Après le passage, dans les années 1970, de l’US Open à la terre battue puis au ciment, et après l’abandon du gazon au profit du dur par l’Open d’Australie en 1988, Wimbledon demeure le dernier tournoi du Grand Chelem sur herbe. Une surface qui convient généralement mieux aux serveurs-volleyeurs. Non seulement Wimbledon conserve sa surface historique. Mais le tournoi maintient également certaines traditions, comme l’obligation pour les joueurs de s’habiller en blanc.
L’histoire : Le pétage de plombs le plus célèbre de l’histoire du tennis
Au premier tour de Wimbledon, John McEnroe, finaliste l’année précédente, affronte son compatriote Tom Gullikson. Mac est l’un des favoris du tournoi, et rien ne laisse présager que ce match donnera lieu à l’une des scènes les plus marquantes de l’histoire de Wimbledon.
McEnroe sert ce qu’il pense être un ace. Mais la belle est annoncée « faute » par l’arbitre de chaise. Mac s’approche alors du filet.
« J’ai vu de la poussière de craie en l’air. Vous n’êtes pas sérieux, VOUS N’ETES PAS SERIEUX ! Cette balle est sur la ligne. On a vu de la poussière de craie. Elle est clairement bonne. Comment pouvez-vous l’annoncer faute ? Combien d’erreurs allez-vous encore faire ? Tout le stade a vu qu’elle était bonne, et vous l’annoncez faute ? Expliquez-moi ! »
Cette première envolée vaut à McEnroe d’écoper d’un avertissement. Mais lors du jeu suivant, sur le service de Gullikson, le jeune gaucher perd à nouveau son calme et qualifie l’arbitre, Edward James, de fosse sceptique (« Pits of the world », littéralement “lie de la terre”). Il se voit infliger un point de pénalité. C’en est trop pour McEnroe, qui dit maintenant à l’arbitre qu’il est un « idiot incompétent » et exige l’intervention du superviseur.

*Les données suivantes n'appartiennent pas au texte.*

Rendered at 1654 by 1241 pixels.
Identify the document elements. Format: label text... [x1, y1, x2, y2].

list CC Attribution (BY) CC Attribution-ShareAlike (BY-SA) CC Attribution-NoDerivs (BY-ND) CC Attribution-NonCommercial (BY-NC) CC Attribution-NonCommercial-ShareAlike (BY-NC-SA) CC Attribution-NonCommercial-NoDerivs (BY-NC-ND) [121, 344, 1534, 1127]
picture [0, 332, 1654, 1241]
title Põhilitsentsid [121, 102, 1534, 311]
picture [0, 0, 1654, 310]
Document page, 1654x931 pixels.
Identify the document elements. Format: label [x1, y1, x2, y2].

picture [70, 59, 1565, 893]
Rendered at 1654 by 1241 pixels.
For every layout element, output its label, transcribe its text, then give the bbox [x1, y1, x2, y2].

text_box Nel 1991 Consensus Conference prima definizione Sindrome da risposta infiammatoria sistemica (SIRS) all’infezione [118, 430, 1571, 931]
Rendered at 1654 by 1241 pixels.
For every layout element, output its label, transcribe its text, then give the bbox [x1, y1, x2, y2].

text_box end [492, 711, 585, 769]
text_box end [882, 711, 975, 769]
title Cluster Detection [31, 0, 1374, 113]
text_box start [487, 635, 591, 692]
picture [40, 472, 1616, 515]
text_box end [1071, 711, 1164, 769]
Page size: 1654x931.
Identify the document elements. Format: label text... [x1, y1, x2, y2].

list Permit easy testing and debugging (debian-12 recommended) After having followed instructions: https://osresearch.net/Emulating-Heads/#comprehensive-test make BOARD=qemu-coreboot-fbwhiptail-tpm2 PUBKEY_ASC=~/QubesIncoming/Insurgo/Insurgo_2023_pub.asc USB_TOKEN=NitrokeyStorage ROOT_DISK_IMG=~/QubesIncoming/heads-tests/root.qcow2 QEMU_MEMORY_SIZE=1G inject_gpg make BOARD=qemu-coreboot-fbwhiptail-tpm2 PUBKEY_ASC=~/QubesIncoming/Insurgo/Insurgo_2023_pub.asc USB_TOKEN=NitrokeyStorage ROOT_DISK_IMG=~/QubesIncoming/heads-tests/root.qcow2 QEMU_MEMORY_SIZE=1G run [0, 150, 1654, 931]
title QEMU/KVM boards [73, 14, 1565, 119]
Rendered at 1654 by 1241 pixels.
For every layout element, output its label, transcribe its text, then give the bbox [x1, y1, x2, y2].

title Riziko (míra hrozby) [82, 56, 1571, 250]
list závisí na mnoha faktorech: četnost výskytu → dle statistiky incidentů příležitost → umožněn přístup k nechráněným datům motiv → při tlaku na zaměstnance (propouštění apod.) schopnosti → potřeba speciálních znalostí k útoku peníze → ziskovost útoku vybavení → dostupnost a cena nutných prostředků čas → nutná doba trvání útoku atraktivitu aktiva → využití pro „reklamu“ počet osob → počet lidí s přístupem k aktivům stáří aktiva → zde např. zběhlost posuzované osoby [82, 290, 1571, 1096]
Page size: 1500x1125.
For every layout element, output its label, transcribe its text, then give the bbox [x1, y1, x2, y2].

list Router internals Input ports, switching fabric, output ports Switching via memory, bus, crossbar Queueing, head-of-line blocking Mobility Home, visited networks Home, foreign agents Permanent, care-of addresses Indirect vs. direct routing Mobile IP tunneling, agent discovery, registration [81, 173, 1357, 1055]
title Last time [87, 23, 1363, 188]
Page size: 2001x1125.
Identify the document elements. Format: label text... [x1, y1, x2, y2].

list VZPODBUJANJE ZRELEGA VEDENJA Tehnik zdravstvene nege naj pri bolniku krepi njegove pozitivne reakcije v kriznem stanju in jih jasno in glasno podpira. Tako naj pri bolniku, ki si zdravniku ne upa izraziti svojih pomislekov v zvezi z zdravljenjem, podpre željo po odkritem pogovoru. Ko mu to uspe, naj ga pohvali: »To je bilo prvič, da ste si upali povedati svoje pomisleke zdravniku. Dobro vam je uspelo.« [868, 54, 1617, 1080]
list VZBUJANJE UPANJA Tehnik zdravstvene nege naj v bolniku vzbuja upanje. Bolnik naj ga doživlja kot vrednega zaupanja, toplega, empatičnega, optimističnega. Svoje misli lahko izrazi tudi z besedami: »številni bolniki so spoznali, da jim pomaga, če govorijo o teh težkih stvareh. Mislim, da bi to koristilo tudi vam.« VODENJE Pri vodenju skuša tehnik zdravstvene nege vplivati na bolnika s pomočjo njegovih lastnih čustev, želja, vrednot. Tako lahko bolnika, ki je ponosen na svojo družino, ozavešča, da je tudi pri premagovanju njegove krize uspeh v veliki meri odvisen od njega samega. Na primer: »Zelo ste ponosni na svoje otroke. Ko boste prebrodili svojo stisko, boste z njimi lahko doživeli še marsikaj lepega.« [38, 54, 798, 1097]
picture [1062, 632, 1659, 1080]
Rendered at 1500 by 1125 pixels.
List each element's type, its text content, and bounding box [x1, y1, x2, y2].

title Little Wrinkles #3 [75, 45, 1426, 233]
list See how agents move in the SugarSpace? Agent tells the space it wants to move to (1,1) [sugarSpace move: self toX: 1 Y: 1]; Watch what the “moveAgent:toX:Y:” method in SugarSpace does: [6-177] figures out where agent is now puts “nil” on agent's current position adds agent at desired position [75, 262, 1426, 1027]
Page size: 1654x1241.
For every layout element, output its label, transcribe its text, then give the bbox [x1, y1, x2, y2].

Une fois l’incident clos, toute cette agitation n’empêche pas McEnroe de dominer Gullikson en trois sets (7-6 7-5 6-3). Gullikson n’apprécie pas beaucoup l’attitude de McEnroe :
“Ce comportement n’a rien à faire là. Tout le monde a peur de ces types. Il suffirait d’une disqualification pour les remettre dans le rang. Si ç’avait été le 120e mondial, ils l’auraient disqualifié.”
La postérité du moment
Cette année-là, malgré la controverse, John McEnroe remportera le premier de ses trois titres à Wimbledon, venant à bout de Bjorn Borg en finale (4-6, 7-6, 7-6, 6-4). Il recevra 1500 $ d’amende pour son comportement lors du premier tour, et le comité du All England Club décidera de déroger à la tradition en refusant de faire de lui un membre honoraire du club. En guise de réponse, il boycottera le Dîner des Champions.
Au fil des ans, “You cannot be serious” deviendra le pétage de plombs le plus connu de l’histoire du tennis. Lorsque McEnroe prendra sa retraite sportive et deviendra commentateur pour la télévision, ses relations avec le All England Club se réchaufferont. Aujourd’hui, les visiteurs du Musée de Wimbledon sont même guidés par la voix pré-enregistrée de McEnroe. En 2002, John McEnroe publiera une autobiographie intitulée « You cannot be serious ».
Des années après les faits, Edward James, l’arbitre, évoquera l’incident avec une certaine amertume et dira qu’il aurait aimé que McEnroe présente un jour des excuses :
“C’était la première fois que je l’arbitrais, et également la dernière. J’attends toujours, mais je ne m’attends plus à ce qu’il s’excuse. Il ne pense pas avoir fait quoi que ce soit de mal. A vrai dire, nous ne nous sommes plus jamais adressés la parole.”